Quant aux transports terrestres, voués depuis une décennie par de nombreux documents à l’électrification totale, les possibilités d’électrification sont importantes. Très élevé même pour les transports urbains et périurbains. Pour les transports de marchandises, en dehors de la part qui peu faire l’objet de transfert modal de la route vers le rail, les motorisations thermiques permettent d’atteindre et desservir les villages les plus éloignés.
Pour les véhicules individuels, il faut évoquer la part des trajets de longue distance qui représentent au moins 25% des km parcourus en Europe et aux Etats-Unis.
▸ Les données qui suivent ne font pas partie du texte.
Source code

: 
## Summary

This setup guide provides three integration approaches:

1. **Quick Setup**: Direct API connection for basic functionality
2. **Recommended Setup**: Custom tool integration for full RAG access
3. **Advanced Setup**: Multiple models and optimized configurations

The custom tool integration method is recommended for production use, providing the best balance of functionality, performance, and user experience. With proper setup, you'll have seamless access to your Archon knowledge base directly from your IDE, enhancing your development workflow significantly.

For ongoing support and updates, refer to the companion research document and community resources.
Aucune des solutions alternatives ne parvient à égaler les avantages des solutions déjà connues avec les carburants liquides : il apparaît déjà possible de produire en grande série des véhicules de type hybride rechargeable à 28 000/33 000 €. Également accessible pour le grand public, on trouve depuis 10 ans des hybrides à partir de 20 000 €. Les solutions de type batteries électriques ou hydrogène ne parviennent pas à résoudre à faible coût cette catégorie d’usage jusque là totalement négligée par les promoteurs du « tout électrique ».
Il s’agit donc plutôt d’une fuite en avant, ignorant les réalités scientifiques, techniques et industrielles pour tenter de répondre à l’urgence climatique.